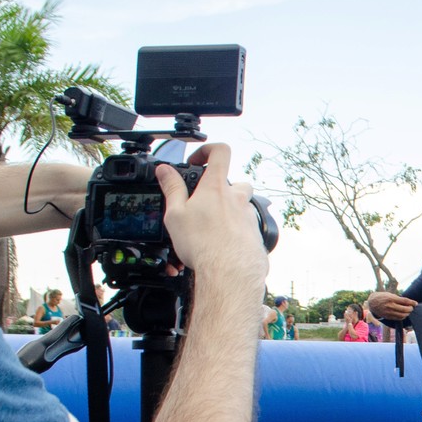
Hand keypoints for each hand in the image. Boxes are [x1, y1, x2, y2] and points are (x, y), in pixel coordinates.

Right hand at [156, 144, 265, 285]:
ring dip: (230, 211)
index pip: (220, 152)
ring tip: (212, 227)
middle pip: (235, 182)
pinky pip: (247, 226)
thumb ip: (171, 188)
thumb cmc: (203, 244)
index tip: (197, 161)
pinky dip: (236, 230)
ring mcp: (249, 216)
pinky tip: (223, 243)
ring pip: (242, 205)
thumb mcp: (176, 213)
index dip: (208, 150)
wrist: (230, 272)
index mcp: (216, 187)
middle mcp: (237, 198)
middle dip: (221, 189)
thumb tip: (165, 170)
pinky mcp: (256, 234)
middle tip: (205, 203)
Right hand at [367, 291, 416, 320]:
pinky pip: (398, 318)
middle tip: (412, 307)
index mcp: (391, 298)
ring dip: (407, 313)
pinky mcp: (388, 317)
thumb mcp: (390, 294)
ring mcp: (389, 312)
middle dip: (410, 309)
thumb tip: (408, 302)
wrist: (372, 303)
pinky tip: (404, 314)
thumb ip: (398, 298)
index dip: (412, 302)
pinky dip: (403, 317)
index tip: (416, 303)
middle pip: (404, 309)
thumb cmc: (382, 297)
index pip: (404, 301)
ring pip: (402, 315)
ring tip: (408, 311)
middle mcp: (390, 306)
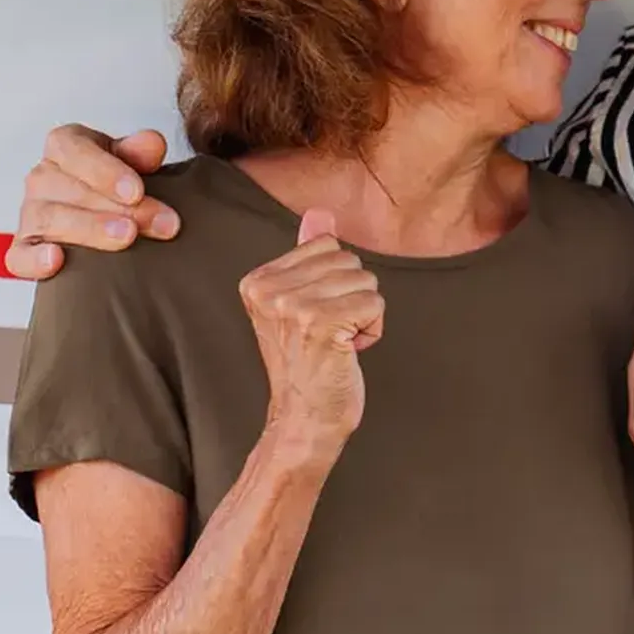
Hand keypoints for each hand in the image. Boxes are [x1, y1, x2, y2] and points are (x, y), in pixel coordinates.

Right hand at [8, 125, 180, 277]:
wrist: (106, 217)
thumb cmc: (115, 185)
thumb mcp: (132, 162)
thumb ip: (141, 152)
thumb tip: (152, 144)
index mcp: (65, 147)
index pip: (74, 150)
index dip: (106, 171)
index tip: (136, 191)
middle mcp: (43, 178)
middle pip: (69, 188)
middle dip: (117, 207)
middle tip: (155, 221)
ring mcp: (30, 214)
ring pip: (50, 218)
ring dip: (91, 229)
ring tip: (126, 237)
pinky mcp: (23, 250)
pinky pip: (19, 256)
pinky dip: (35, 260)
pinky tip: (57, 260)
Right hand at [241, 213, 382, 447]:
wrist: (305, 419)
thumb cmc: (308, 363)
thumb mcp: (301, 305)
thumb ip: (307, 256)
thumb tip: (320, 213)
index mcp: (258, 281)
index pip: (326, 245)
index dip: (334, 282)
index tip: (315, 318)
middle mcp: (269, 291)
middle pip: (348, 261)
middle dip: (351, 297)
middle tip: (328, 334)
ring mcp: (294, 307)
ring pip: (365, 282)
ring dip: (362, 315)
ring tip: (336, 343)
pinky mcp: (321, 324)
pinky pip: (375, 304)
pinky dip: (372, 330)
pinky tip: (347, 352)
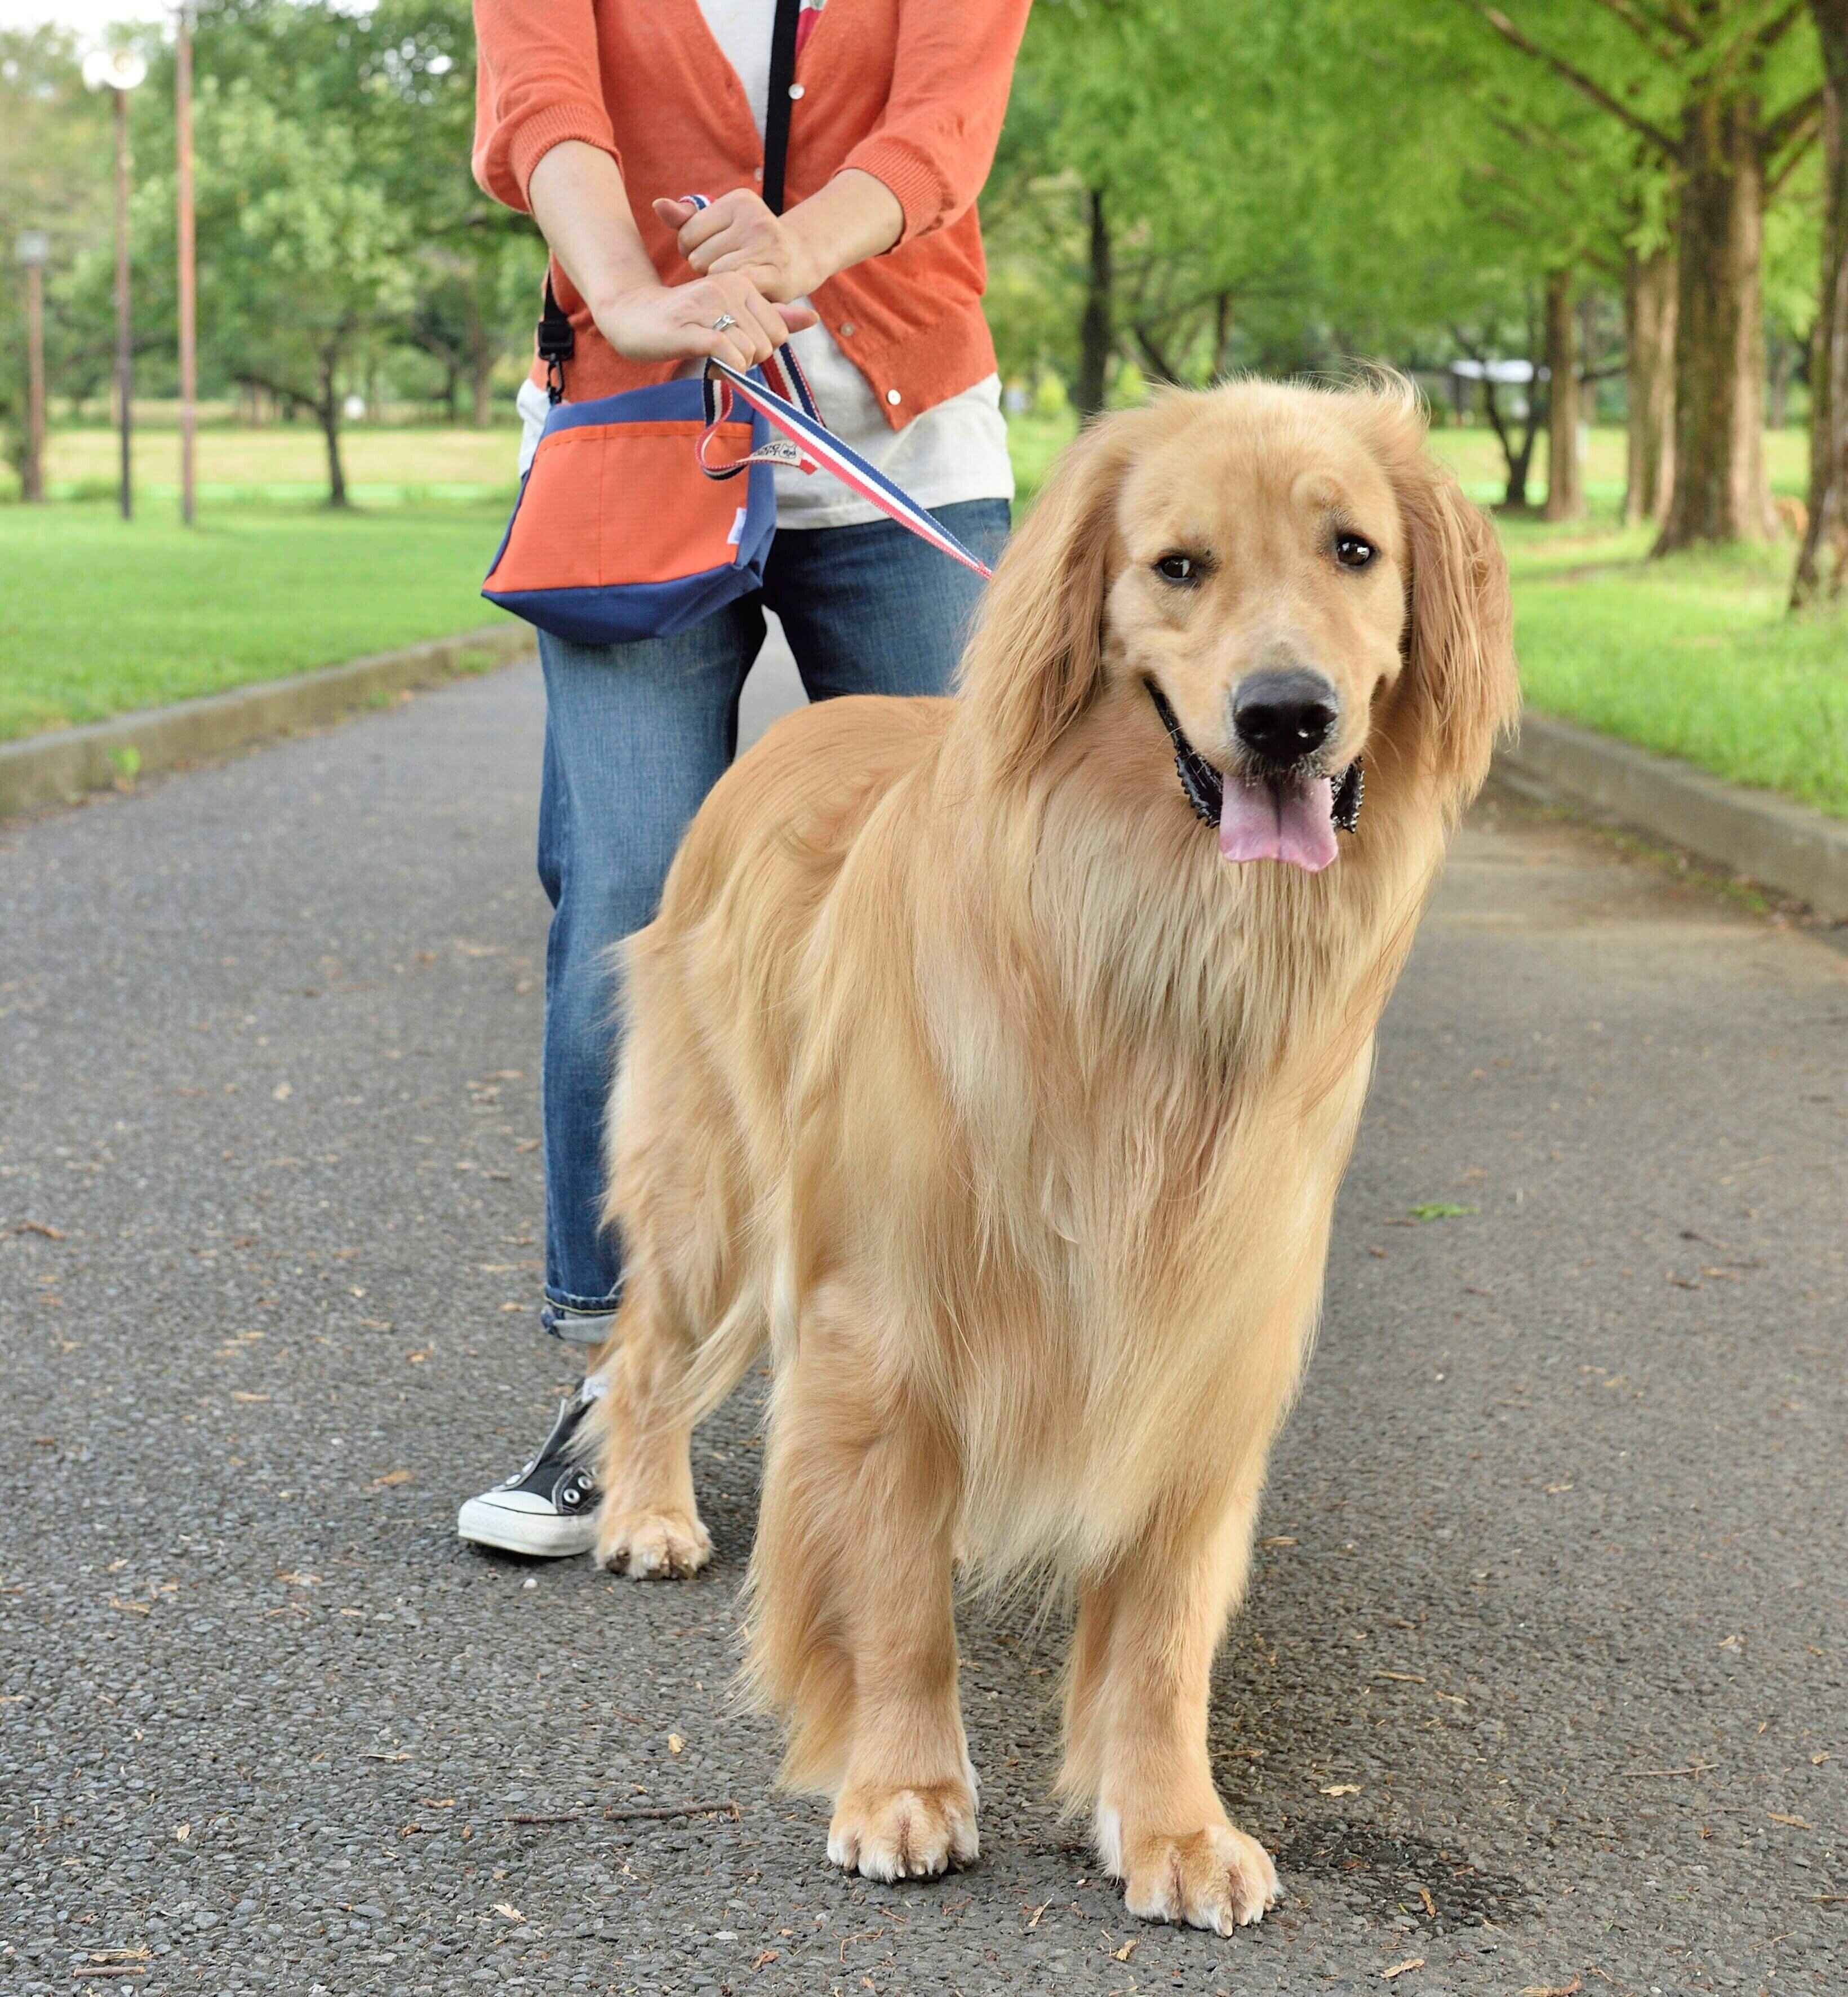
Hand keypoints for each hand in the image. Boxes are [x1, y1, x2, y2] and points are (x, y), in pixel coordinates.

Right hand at [594, 272, 816, 372]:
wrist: (632, 316)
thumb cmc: (685, 319)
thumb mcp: (733, 314)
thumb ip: (773, 315)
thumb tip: (812, 318)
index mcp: (741, 281)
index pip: (779, 330)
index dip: (762, 349)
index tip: (737, 347)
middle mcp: (728, 286)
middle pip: (768, 344)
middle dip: (750, 359)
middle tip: (723, 356)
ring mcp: (709, 304)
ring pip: (750, 352)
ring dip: (734, 367)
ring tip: (712, 359)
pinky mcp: (693, 327)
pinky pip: (730, 355)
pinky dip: (725, 369)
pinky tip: (710, 367)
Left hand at [656, 191, 820, 304]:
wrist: (801, 260)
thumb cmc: (750, 244)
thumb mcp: (721, 225)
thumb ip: (686, 219)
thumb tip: (657, 205)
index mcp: (739, 201)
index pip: (687, 233)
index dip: (692, 251)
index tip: (712, 254)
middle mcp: (755, 218)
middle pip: (698, 257)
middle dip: (706, 269)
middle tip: (727, 269)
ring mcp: (767, 246)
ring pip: (714, 276)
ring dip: (719, 286)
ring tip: (737, 280)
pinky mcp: (776, 274)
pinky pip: (735, 288)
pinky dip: (733, 295)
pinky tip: (741, 294)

------------------------------------

- What you should do -
Your job is to transcribe the entries above exactly; skip the pictures.

- Response below -
Hand keypoints for each hand in the image. Boxes are [x1, y1, x2, y2] and points are (x, y), in pixel coordinates.

Right hand at [156, 144, 265, 285]:
ring dip: (230, 211)
index pip: (220, 152)
ring tip: (212, 227)
middle pip: (235, 182)
pinky pip: (247, 226)
thumb ip: (171, 188)
thumb cmc: (203, 244)
index tip: (197, 161)
pinky dip: (236, 230)
ring mcp: (249, 216)
pinky tip: (223, 243)
ring pip: (242, 205)
thumb mcp: (176, 213)
index dip: (208, 150)
wrist: (230, 272)
index mcp: (216, 187)
middle mcp: (237, 198)
middle dip: (221, 189)
thumb tip: (165, 170)
pinky mcp: (256, 234)
middle tip: (205, 203)
Right hand at [367, 291, 416, 320]:
pinky pip: (398, 318)
middle tip: (412, 307)
index mcp: (391, 298)
ring dip: (407, 313)
pinky mcp: (388, 317)
thumb mcp: (390, 294)
ring mcp: (389, 312)
middle dip: (410, 309)
thumb tip: (408, 302)
wrist: (372, 303)
pinky tip: (404, 314)
thumb ip: (398, 298)
index dip: (412, 302)
pinky dip: (403, 317)
index tip: (416, 303)
middle pip: (404, 309)
thumb cmc: (382, 297)
index pip: (404, 301)
ring pip: (402, 315)
ring tip: (408, 311)
middle mcp: (390, 306)
Hand keypoints for each hand in the image. Boxes are [x1, y1, x2, y2] and points are (x, y), in pixel coordinates.

Right hand at [8, 125, 180, 277]:
wrist: (106, 217)
thumb cmc: (115, 185)
thumb mcp: (132, 162)
thumb ip: (141, 152)
thumb tip: (152, 144)
index mcp: (65, 147)
index pip: (74, 150)
index dip: (106, 171)
index tip: (136, 191)
middle mcp: (43, 178)
middle pip: (69, 188)
middle dip: (117, 207)
middle tip: (155, 221)
ring mcp: (30, 214)
ring pip: (50, 218)
ring dip: (91, 229)
ring tip: (126, 237)
pinky mcp: (23, 250)
pinky pip: (19, 256)
pinky dip: (35, 260)
pinky tip: (57, 260)
Right hand at [241, 213, 382, 447]:
wrist: (305, 419)
thumb cmc: (308, 363)
thumb mcp: (301, 305)
thumb ip: (307, 256)
thumb tip: (320, 213)
index mcp: (258, 281)
index pip: (326, 245)
index dip: (334, 282)
index tip: (315, 318)
middle mcp: (269, 291)
middle pip: (348, 261)
middle dip: (351, 297)
middle tip: (328, 334)
ring mcp: (294, 307)
ring pip: (365, 282)
ring dip: (362, 315)
ring tip: (336, 343)
pinky mcp: (321, 324)
pinky pip: (375, 304)
pinky dip: (372, 330)
pinky tip: (347, 352)
Hand keypoints for each hand in the image. Boxes are [x1, y1, x2, y2] and points are (x, y), in pixel coordinates.

Right hand at [594, 272, 816, 372]:
wrist: (632, 316)
thumb cmc: (685, 319)
thumb mcp: (733, 314)
thumb ip: (773, 315)
thumb tip: (812, 318)
index mcp: (741, 281)
index pip: (779, 330)
index dip: (762, 349)
index tip: (737, 347)
middle mcp: (728, 286)
middle pip: (768, 344)
middle dip: (750, 359)
middle tip: (723, 356)
ring mcp: (709, 304)
ring pip: (750, 352)
ring dip: (734, 367)
ring tip: (712, 359)
pinky mcp: (693, 327)
pinky pip: (730, 355)
pinky dip: (725, 369)
pinky tip: (710, 367)
Left hand at [656, 191, 820, 304]:
wrist: (801, 260)
thumb cmc: (750, 244)
thumb mcp: (721, 225)
thumb ip: (686, 219)
thumb tip: (657, 205)
index mcp: (739, 201)
index pip: (687, 233)
index dip: (692, 251)
index tip: (712, 254)
middle mcp: (755, 218)
middle pip: (698, 257)
middle dip: (706, 269)
middle tip: (727, 269)
ring mcp: (767, 246)
ring pip: (714, 276)
ring dip: (719, 286)
ring tip: (737, 280)
pinky mcp: (776, 274)
pinky pip: (735, 288)
pinky dip: (733, 295)
pinky tip: (741, 294)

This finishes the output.